Nature Machine Intelligence ( IF 23.8 ) Pub Date : 2021-02-04 , DOI: 10.1038/s42256-020-00290-y Shigeyuki Matsumoto , Shoichi Ishida , Mitsugu Araki , Takayuki Kato , Kei Terayama , Yasushi Okuno
Elucidation of both the three-dimensional structure and the dynamics of a protein is essential to understand its function. Technical breakthroughs in single-particle analysis based on cryo-electron microscopy (cryo-EM) have enabled the three-dimensional structures of numerous proteins to be solved at atomic or near-atomic resolution.
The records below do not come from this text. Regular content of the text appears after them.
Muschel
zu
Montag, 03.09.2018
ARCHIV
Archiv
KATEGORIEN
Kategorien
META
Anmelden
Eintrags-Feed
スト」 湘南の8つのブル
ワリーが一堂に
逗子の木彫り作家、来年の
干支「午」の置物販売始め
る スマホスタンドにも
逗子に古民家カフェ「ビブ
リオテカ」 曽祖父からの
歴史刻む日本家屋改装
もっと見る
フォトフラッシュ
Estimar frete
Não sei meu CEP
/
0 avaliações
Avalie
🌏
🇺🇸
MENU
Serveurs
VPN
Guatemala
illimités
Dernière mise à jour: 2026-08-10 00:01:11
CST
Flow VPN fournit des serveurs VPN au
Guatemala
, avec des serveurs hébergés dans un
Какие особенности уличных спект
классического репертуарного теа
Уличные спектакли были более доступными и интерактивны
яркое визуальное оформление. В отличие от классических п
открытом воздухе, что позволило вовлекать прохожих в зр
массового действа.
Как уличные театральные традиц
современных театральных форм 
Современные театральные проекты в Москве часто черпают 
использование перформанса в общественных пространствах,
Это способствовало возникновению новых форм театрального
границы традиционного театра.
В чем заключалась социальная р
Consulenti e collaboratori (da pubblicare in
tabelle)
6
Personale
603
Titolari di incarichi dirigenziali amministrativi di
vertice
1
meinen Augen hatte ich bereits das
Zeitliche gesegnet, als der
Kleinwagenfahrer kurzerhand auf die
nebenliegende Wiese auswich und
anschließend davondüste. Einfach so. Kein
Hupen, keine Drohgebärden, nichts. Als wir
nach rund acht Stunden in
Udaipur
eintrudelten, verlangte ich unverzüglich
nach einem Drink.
However, the analysis of the dynamics of protein targets using cryo-EM is often challenging because of their large sizes and complex structural assemblies. Here, we describe DEFMap, a deep learning-based approach to directly extract the dynamics associated with the atomic fluctuations that are hidden in cryo-EM density maps. Using only cryo-EM density data, DEFMap provides dynamics that correlate well with data obtained from molecular dynamics simulations and experimental approaches. Furthermore, DEFMap successfully detects changes in dynamics that are associated with molecular recognition. This strategy combines deep learning, experimental data and molecular dynamics simulations, and may reveal a new multidisciplinary approach for protein science.
中文翻译:
使用深度学习从冷冻电镜图中提取蛋白质动力学信息
阐明蛋白质的三维结构和动力学对于了解其功能至关重要。基于低温电子显微镜 (cryo-EM) 的单粒子分析技术突破使众多蛋白质的三维结构能够以原子或近原子分辨率解析。然而,由于其大尺寸和复杂的结构组件,使用冷冻电镜分析蛋白质靶标的动力学通常具有挑战性。在这里,我们描述了 DEFMap,这是一种基于深度学习的方法,可直接提取与隐藏在低温电磁密度图中的原子波动相关的动力学。仅使用低温电磁密度数据,DEFMap 提供的动力学与从分子动力学模拟和实验方法获得的数据具有很好的相关性。此外,DEFMap 成功检测到与分子识别相关的动力学变化。该策略结合了深度学习、实验数据和分子动力学模拟,并可能为蛋白质科学揭示一种新的多学科方法。